Pittsburgh’s Duquesne University may be the most egregious example of this approach. Its adjunct faculty voted to organize as a union in 2012. In response, the university kept appealing the NLRB’s insistence that Duquesne bargain in good faith with their adjuncts. Finally, in March, 2018, the agency’s national office ruled that the bargaining needed to begin. At that point Duquesne decided to challenge the NLRB’s ruling in the federal District of Columbia appeals court. 

Oral arguments took place in that case in early 2019, but the court has still not issued a judgment. When it does, it could very well go against Duquesne, as the court still has seven judges appointed by Democratic presidents, and only four appointed by Republicans. If the university does lose, will it be a surprise if they appeal to the Supreme Court, especially after the Janus decision? (The DC court’s Chief Judge, incidentally, is Merrick Garland, famously blocked by Mitch McConnell from appointment to that same Supreme Court. The fifth vote in favor of eliminating fair-share dues for non-union members was Neil Gorsuch, the judge who finally took Antonin Scalia’s seat after Trump was elected.) 

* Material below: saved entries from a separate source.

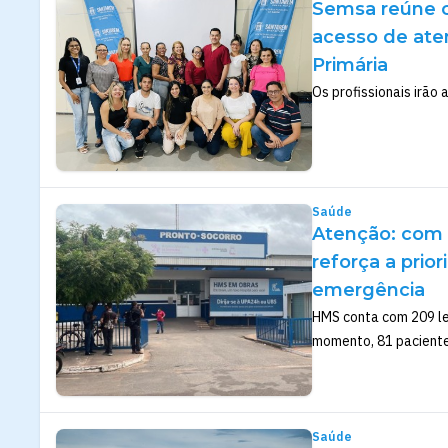
Semsa reúne c
acesso de ate
Primária
Os profissionais irão
Saúde
Atenção: com 
reforça a prio
emergência
HMS conta com 209 le
momento, 81 paciente
Saúde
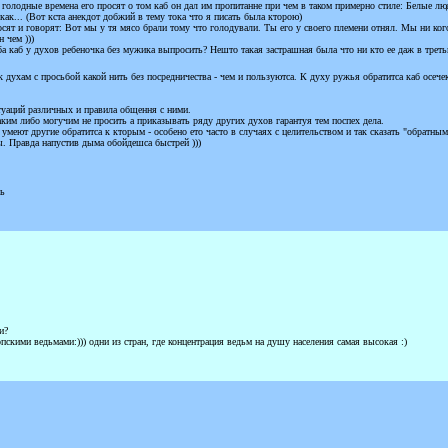
 голодные времена его просят о том каб он дал им пропитанне при чем в таком примерно стиле: Белые л
 как... (Вот кста анекдот добжий в тему тока что я писать была кторою)
т и говорят: Вот мы у тя мясо брали тому что голодували. Ты его у своего племени отнял. Мы ни кого
 чем )))
ба каб у духов ребеночка без мужика выпросить? Нешто такая застрашная была что ни кто ее даж в треть
 духам с просьбой какой нить без посредничества - чем и пользуютса. К духу ружья обратитса каб осечек
туаций различных и правила общення с ними.
ким либо могучим не просить а приказывать ряду других духов гарантуя тем поспех дела.
меют другие обратитса к кторым - особено ето часто в случаях с целительством и так сказать "обратным
. Правда напустив дыма обойдешса быстрей )))
сь
и?
пскими ведьмами:))) одни из стран, где концентрация ведьм на душу населения самая высокая :)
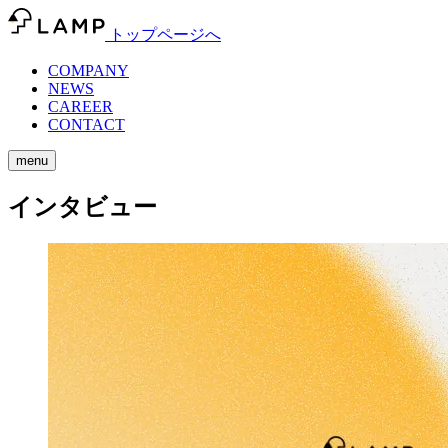
トップページへ
COMPANY
NEWS
CAREER
CONTACT
menu
インタビュー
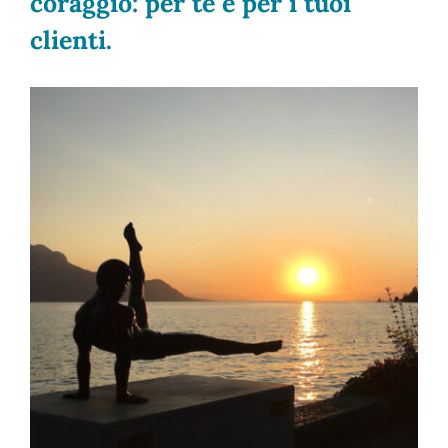
coraggio: per te e per i tuoi
clienti.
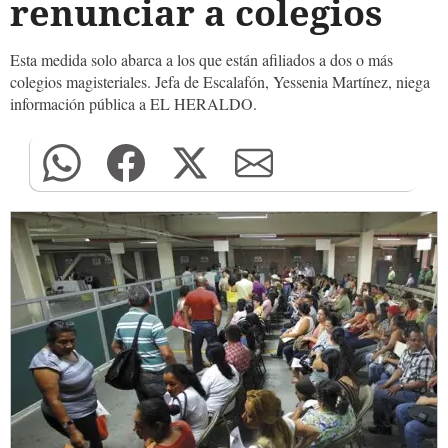
renunciar a colegios
Esta medida solo abarca a los que están afiliados a dos o más
colegios magisteriales. Jefa de Escalafón, Yessenia Martínez, niega
información pública a EL HERALDO.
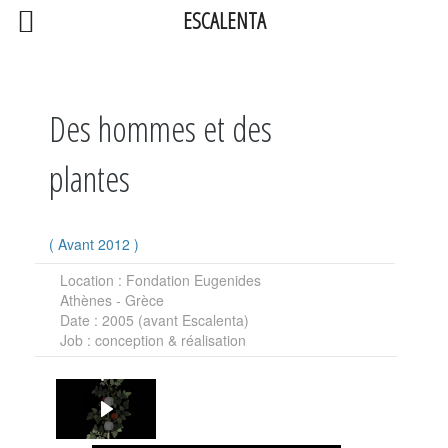
ESCALENTA
Des hommes et des
plantes
(
Avant 2012
)
Location
: Fondation Eugenides
Athènes - Grèce
Date
: 2005 (avant Escalenta)
Job
: conception & réalisation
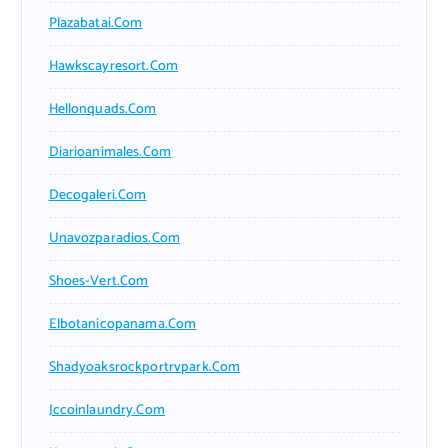
Plazabatai.com
Hawkscayresort.com
Hellonquads.com
Diarioanimales.com
Decogaleri.com
Unavozparadios.com
Shoes-Vert.com
Elbotanicopanama.com
Shadyoaksrockportrvpark.com
Jccoinlaundry.com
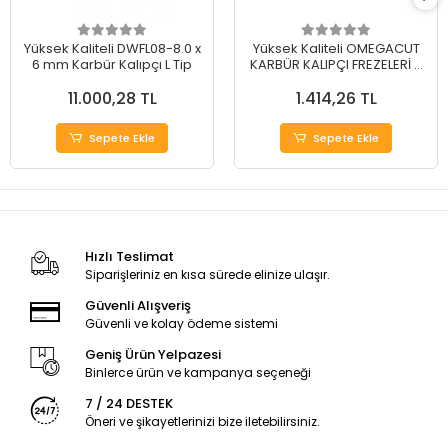
Yüksek Kaliteli DWFL08-8.0 x
Yüksek Kaliteli OMEGACUT
6 mm Karbür Kalıpçı L Tip
KARBÜR KALIPÇI FREZELERİ H
TİP 12 mm
11.000,28 TL
1.414,26 TL
Sepete Ekle
Sepete Ekle
Hızlı Teslimat
Siparişleriniz en kısa sürede elinize ulaşır.
Güvenli Alışveriş
Güvenli ve kolay ödeme sistemi
Geniş Ürün Yelpazesi
Binlerce ürün ve kampanya seçeneği
7 / 24 DESTEK
Öneri ve şikayetlerinizi bize iletebilirsiniz.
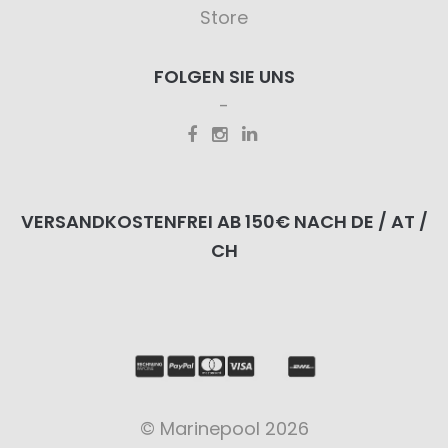
Store
FOLGEN SIE UNS
VERSANDKOSTENFREI AB 150€ NACH DE / AT /
CH
© Marinepool 2026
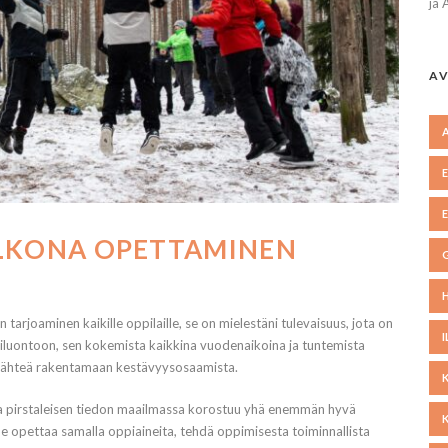
ja 
AV
ULKONA OPETTAMINEN
rjoaminen kaikille oppilaille, se on mielestäni tulevaisuus, jota on
hiluontoon, sen kokemista kaikkina vuodenaikoina ja tuntemista
a lähteä rakentamaan kestävyysosaamista.
a pirstaleisen tiedon maailmassa korostuu yhä enemmän hyvä
opettaa samalla oppiaineita, tehdä oppimisesta toiminnallista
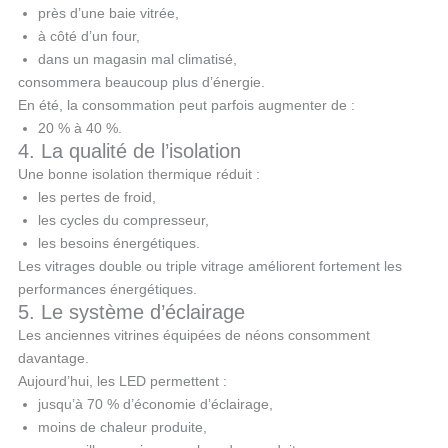
près d’une baie vitrée,
à côté d’un four,
dans un magasin mal climatisé,
consommera beaucoup plus d’énergie.
En été, la consommation peut parfois augmenter de :
20 % à 40 %.
4. La qualité de l’isolation
Une bonne isolation thermique réduit :
les pertes de froid,
les cycles du compresseur,
les besoins énergétiques.
Les vitrages double ou triple vitrage améliorent fortement les
performances énergétiques.
5. Le système d’éclairage
Les anciennes vitrines équipées de néons consomment
davantage.
Aujourd’hui, les LED permettent :
jusqu’à 70 % d’économie d’éclairage,
moins de chaleur produite,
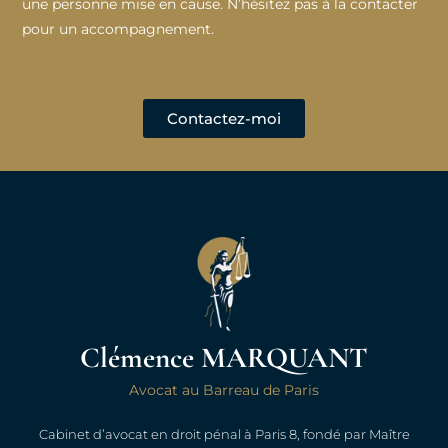
une personne mise en cause. N’hésitez pas à la contacter
pour un accompagnement.
Contactez-moi
Clémence MARQUANT
Avocat au Barreau de Paris
Cabinet d’avocat en droit pénal à Paris 8, fondé par Maître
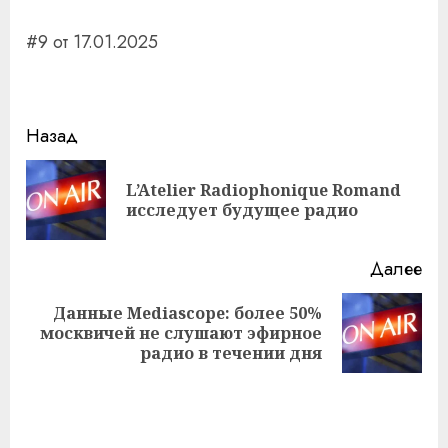
#9 от 17.01.2025
Навигация
Назад
записи
L’Atelier Radiophonique Romand
Пр
исследует будущее радио
за
Далее
Данные Mediascope: более 50%
Следующая
москвичей не слушают эфирное
запись:
радио в течении дня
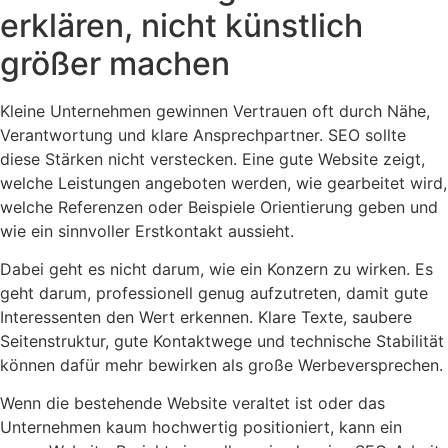
erklären, nicht künstlich
größer machen
Kleine Unternehmen gewinnen Vertrauen oft durch Nähe,
Verantwortung und klare Ansprechpartner. SEO sollte
diese Stärken nicht verstecken. Eine gute Website zeigt,
welche Leistungen angeboten werden, wie gearbeitet wird,
welche Referenzen oder Beispiele Orientierung geben und
wie ein sinnvoller Erstkontakt aussieht.
Dabei geht es nicht darum, wie ein Konzern zu wirken. Es
geht darum, professionell genug aufzutreten, damit gute
Interessenten den Wert erkennen. Klare Texte, saubere
Seitenstruktur, gute Kontaktwege und technische Stabilität
können dafür mehr bewirken als große Werbeversprechen.
Wenn die bestehende Website veraltet ist oder das
Unternehmen kaum hochwertig positioniert, kann ein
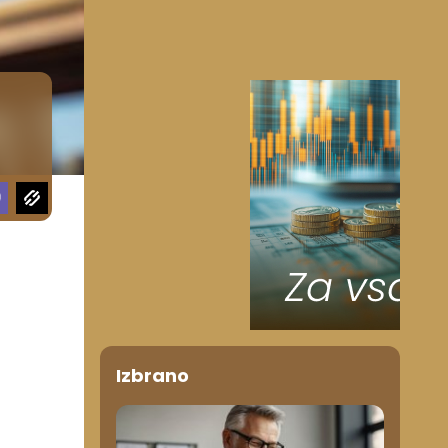
Izbrano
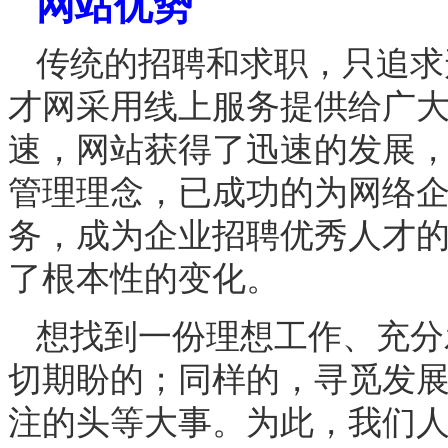
网站优势
传统的招聘和求职，只追求
才网采用线上服务提供给广
速，网站获得了迅速的发展
管理理念，已成功的为网络
务，成为企业招聘优秀人才
了根本性的变化。
想找到一份理想工作、充分
切期盼的；同样的，寻觅发
注的头等大事。为此，我们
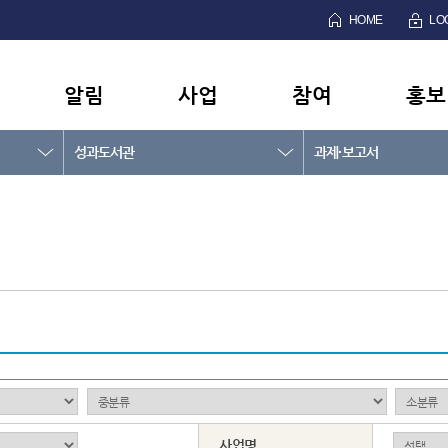
HOME
LO
알림
사업
참여
홍보
성과도서관
과제·보고서
사업명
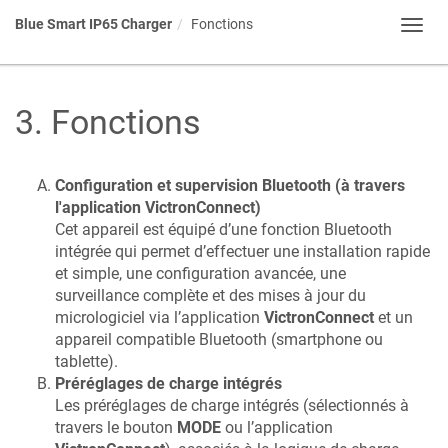
Blue Smart IP65 Charger
Fonctions
Toggl
navig
3
.
Fonctions
Configuration et supervision Bluetooth (à travers
l'application VictronConnect)
Cet appareil est équipé d’une fonction Bluetooth
intégrée qui permet d’effectuer une installation rapide
et simple, une configuration avancée, une
surveillance complète et des mises à jour du
micrologiciel via l’application
VictronConnect
et un
appareil compatible Bluetooth (smartphone ou
tablette).
Préréglages de charge intégrés
Les préréglages de charge intégrés (sélectionnés à
travers le bouton
MODE
ou l’application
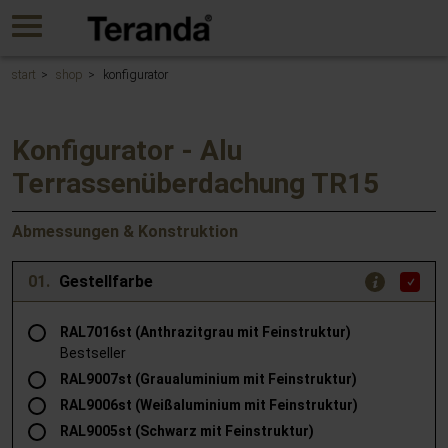
Gehen
MENU
Sie
direkt
zum
start
shop
konfigurator
Hauptinhalt
dieser
Seite.
Konfigurator - Alu
Terrassenüberdachung TR15
Abmessungen & Konstruktion
01.
Gestellfarbe
RAL7016st (Anthrazitgrau mit Feinstruktur)
Bestseller
RAL9007st (Graualuminium mit Feinstruktur)
RAL9006st (Weißaluminium mit Feinstruktur)
RAL9005st (Schwarz mit Feinstruktur)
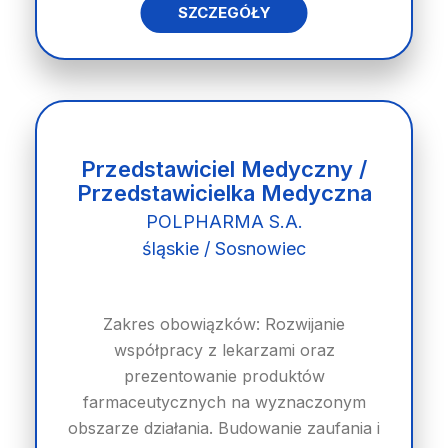
SZCZEGÓŁY
Przedstawiciel Medyczny /
Przedstawicielka Medyczna
POLPHARMA S.A.
śląskie / Sosnowiec
Zakres obowiązków: Rozwijanie
współpracy z lekarzami oraz
prezentowanie produktów
farmaceutycznych na wyznaczonym
obszarze działania. Budowanie zaufania i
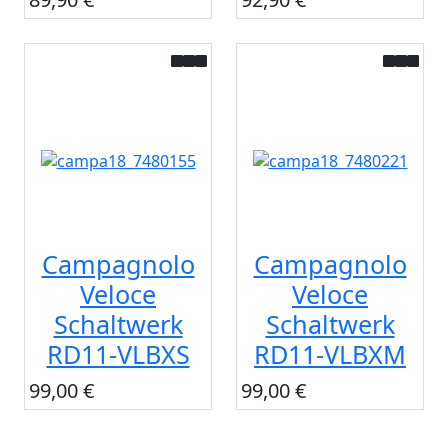
Campagnolo
Campagnolo
Veloce
Veloce
Schaltwerk
Schaltwerk
RD11-VLBXS
RD11-VLBXM
99,00 €
99,00 €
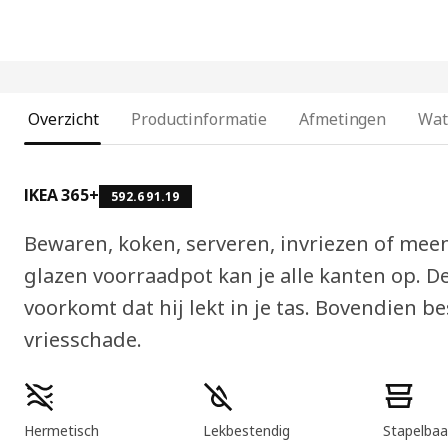
Overzicht
Productinformatie
Afmetingen
Wat
IKEA 365+
592.691.19
Bewaren, koken, serveren, invriezen of me
glazen voorraadpot kan je alle kanten op. De 
voorkomt dat hij lekt in je tas. Bovendien 
vriesschade.
Producteigenschappen
Hermetisch
Lekbestendig
Stapelbaa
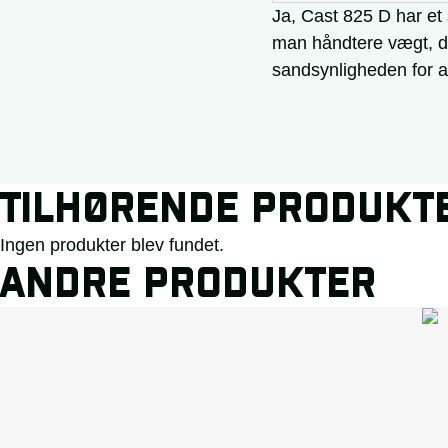
Ja, Cast 825 D har et 
man håndtere vægt, da
sandsynligheden for a
TILHØRENDE PRODUKT
Ingen produkter blev fundet.
ANDRE PRODUKTER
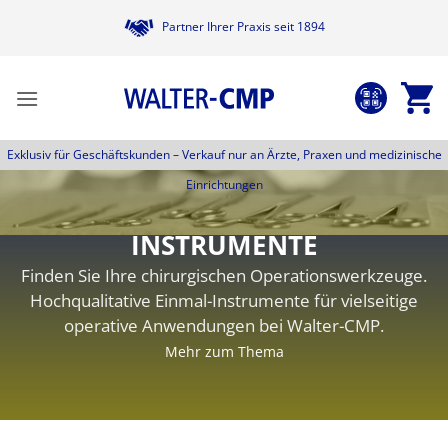
Zum
Partner Ihrer Praxis seit 1894
Inhalt
springen
Exklusiv für Geschäftskunden –
Verkauf nur an Ärzte, Praxen und medizinische
Einrichtungen
INSTRUMENTE
Finden Sie Ihre chirurgischen Operationswerkzeuge.
Hochqualitative Einmal-Instrumente für vielseitige
operative Anwendungen bei Walter-CMP.
Mehr zum Thema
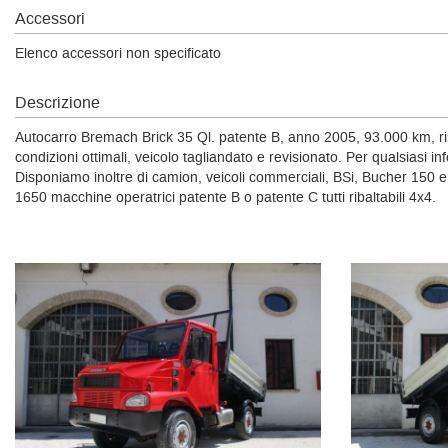
Accessori
Elenco accessori non specificato
Descrizione
Autocarro Bremach Brick 35 Ql. patente B, anno 2005, 93.000 km, ribalt
condizioni ottimali, veicolo tagliandato e revisionato. Per qualsiasi
Disponiamo inoltre di camion, veicoli commerciali, BSi, Bucher 150
1650 macchine operatrici patente B o patente C tutti ribaltabili 4x4.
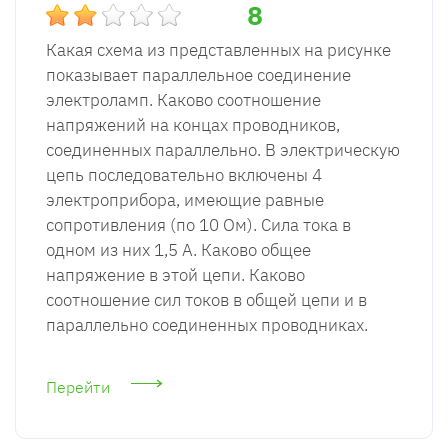
8
Какая схема из представленных на рисунке
показывает параллельное соединение
электроламп. Каково соотношение
напряжений на концах проводников,
соединенных параллельно. В электрическую
цепь последовательно включены 4
электроприбора, имеющие равные
сопротивления (по 10 Ом). Сила тока в
одном из них 1,5 А. Каково общее
напряжение в этой цепи. Каково
соотношение сил токов в общей цепи и в
параллельно соединенных проводниках.
Перейти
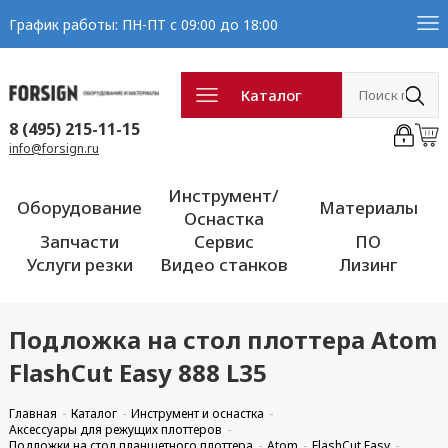
График работы: ПН-ПТ с 09:00 до 18:00
Каталог
8 (495) 215-11-15
info@forsign.ru
Инструмент/
Оборудование
Материалы
Оснастка
Запчасти
Сервис
ПО
Услуги резки
Видео станков
Лизинг
Подложка на стол плоттера Atom
FlashCut Easy 888 L35
Главная
Каталог
Инструмент и оснастка
Аксессуары для режущих плоттеров
Подложки на стол планшетного плоттера
Atom
FlashCut Easy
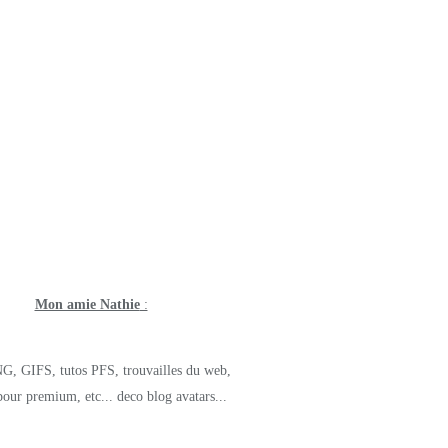
Mon amie Nathie
:
G, GIFS, tutos PFS, trouvailles du web,
pour premium, etc... deco blog avatars...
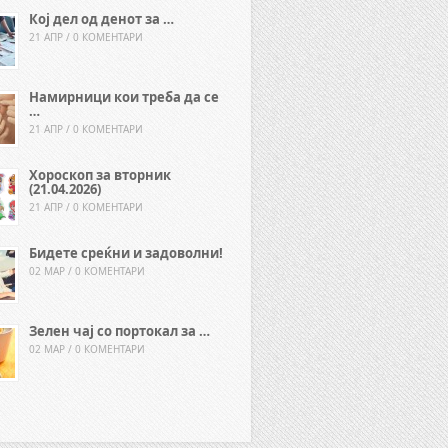
Кој дел од денот за …
21 АПР / 0 КОМЕНТАРИ
Намирници кои треба да се
…
21 АПР / 0 КОМЕНТАРИ
Хороскоп за вторник
(21.04.2026)
21 АПР / 0 КОМЕНТАРИ
Бидете среќни и задоволни!
02 МАР / 0 КОМЕНТАРИ
Зелен чај со портокал за …
02 МАР / 0 КОМЕНТАРИ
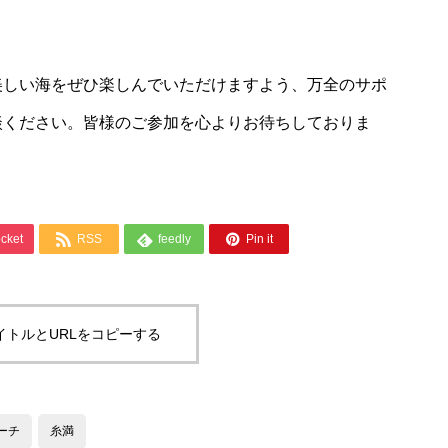
美しい海をぜひ楽しんでいただけますよう、万全のサポ
談ください。皆様のご参加を心よりお待ちしておりま



cket
RSS
feedly
Pin it
イトルとURLをコピーする
ーチ
糸満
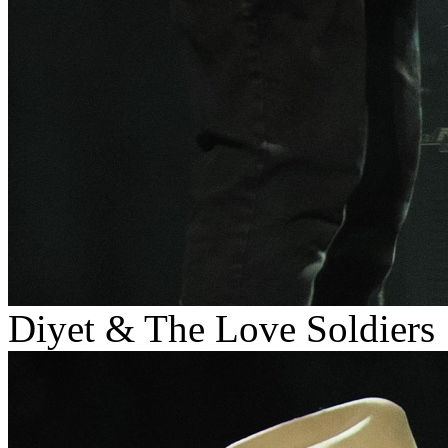
Diyet & The Love Soldiers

At least until January, 2021, Duquesne’s approach, while unfair and abhorrent, could be effective. According to Ballotpedia, Trump has been able, by far, to appoint more federal appeals court judges (43) than any other modern American president at this point in a first term. Does anyone believe these appointees have a soft spot in their collective hearts for union organizing? 

Neil Cosgrove is a member of the NewPeople editorial collective and the Merton Center board.